Le matin mit fin à ma peur. Le soleil était brillant, le ciel légèrement floconneux, le grand détroit était calme, et il m’était égal maintenant que la terre ne soit pas en vue. Nous glissions vers Sumara Borthan selon une progression imperceptible ; il me fallait étudier la surface de l’eau pour me rappeler que nous étions en mouvement. Un jour passa, puis une nuit, puis encore un jour et une nuit, et alors une ligne verte se dessina à l’horizon ; c’était Sumara Borthan. Le continent Sud grossit régulièrement comme si c’était lui qui venait à notre rencontre, et finalement ce fut une barrière rocheuse d’un vert jaunâtre qui s’étendit face à nous d’est en ouest ; au sommet de ces falaises poussait une végétation dense, une véritable jungle d’arbres touffus où s’entrelaçaient des plantes grimpantes.
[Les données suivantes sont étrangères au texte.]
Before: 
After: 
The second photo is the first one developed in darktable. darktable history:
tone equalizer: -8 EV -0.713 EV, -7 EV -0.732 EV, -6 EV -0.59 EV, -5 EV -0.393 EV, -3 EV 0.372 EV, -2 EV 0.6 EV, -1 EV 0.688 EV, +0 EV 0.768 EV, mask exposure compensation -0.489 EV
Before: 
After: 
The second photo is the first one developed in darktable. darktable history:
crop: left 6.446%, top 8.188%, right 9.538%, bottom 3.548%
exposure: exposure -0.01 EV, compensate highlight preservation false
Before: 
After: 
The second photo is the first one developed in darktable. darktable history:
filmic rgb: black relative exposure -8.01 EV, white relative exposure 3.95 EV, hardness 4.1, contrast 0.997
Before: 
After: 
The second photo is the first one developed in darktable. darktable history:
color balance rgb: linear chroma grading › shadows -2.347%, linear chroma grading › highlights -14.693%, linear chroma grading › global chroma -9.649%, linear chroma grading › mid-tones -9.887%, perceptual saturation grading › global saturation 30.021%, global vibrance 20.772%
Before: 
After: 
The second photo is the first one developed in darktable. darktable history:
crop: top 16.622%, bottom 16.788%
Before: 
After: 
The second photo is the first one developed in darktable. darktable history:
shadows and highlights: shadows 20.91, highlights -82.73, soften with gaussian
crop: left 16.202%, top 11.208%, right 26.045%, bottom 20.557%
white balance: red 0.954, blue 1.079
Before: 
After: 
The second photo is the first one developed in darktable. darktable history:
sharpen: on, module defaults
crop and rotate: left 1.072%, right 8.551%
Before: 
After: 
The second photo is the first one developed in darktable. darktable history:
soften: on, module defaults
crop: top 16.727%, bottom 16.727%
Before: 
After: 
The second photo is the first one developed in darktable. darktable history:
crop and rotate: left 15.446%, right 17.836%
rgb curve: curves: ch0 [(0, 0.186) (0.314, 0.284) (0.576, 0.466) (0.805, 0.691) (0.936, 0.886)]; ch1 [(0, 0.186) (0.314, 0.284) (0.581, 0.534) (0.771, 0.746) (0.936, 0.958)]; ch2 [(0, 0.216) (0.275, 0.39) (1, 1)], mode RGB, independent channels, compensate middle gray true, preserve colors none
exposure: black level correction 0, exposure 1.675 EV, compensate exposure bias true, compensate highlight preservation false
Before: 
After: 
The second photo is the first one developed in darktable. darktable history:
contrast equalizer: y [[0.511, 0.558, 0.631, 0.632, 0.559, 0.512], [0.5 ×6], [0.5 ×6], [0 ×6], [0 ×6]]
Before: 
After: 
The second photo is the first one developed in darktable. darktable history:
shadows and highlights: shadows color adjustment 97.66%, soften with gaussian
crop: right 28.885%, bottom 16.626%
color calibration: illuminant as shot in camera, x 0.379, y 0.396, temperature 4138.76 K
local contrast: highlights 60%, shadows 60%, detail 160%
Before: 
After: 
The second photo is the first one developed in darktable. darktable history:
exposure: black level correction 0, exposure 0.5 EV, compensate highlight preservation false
Je savais que ces arbres et ces plantes n’étaient pas les mêmes que ceux de Velada Borthan ; que les bêtes sauvages, les serpents, les insectes de cet endroit n’étaient pas non plus ceux de mon continent natal ; ce qui se dressait devant nous était une terre étrangère et peut-être hostile, tel un monde inconnu attendant qu’on y pose le pied pour la première fois. Il me semblait remonter le cours du temps, et je m’imaginais être un explorateur découvrant une nouvelle planète. Cette jungle sombre était la porte ouverte sur quelque chose d’étrange et de terrible. Et pourtant je n’avais pas peur ; j’étais simplement fasciné par cette vision. Ce spectacle était celui du monde tel qu’il existait avant la venue de l’homme. C’était comme si les maisons divines, les purgateurs, la justice du port, rien de tout cela n’avait existé. Comme si la seule réalité était celle de ces silencieuses avenues d’arbres, des rivières houleuses parcourant les vallées, des lacs aux profondeurs insondées, des longues et lourdes feuilles chargées des vapeurs de la jungle, des bêtes préhistoriques s’ébattant dans le limon sans être chassées, des créatures volantes déployant leurs ailes sans connaître la peur, et des plateaux herbeux, et des veines de métal précieux. Un royaume vierge, sur lequel planait la présence des dieux, du Dieu, le Dieu qui attendait le temps de ses adorateurs. Les dieux solitaires qui ne savaient pas encore qu’ils étaient d’essence divine. Le Dieu solitaire.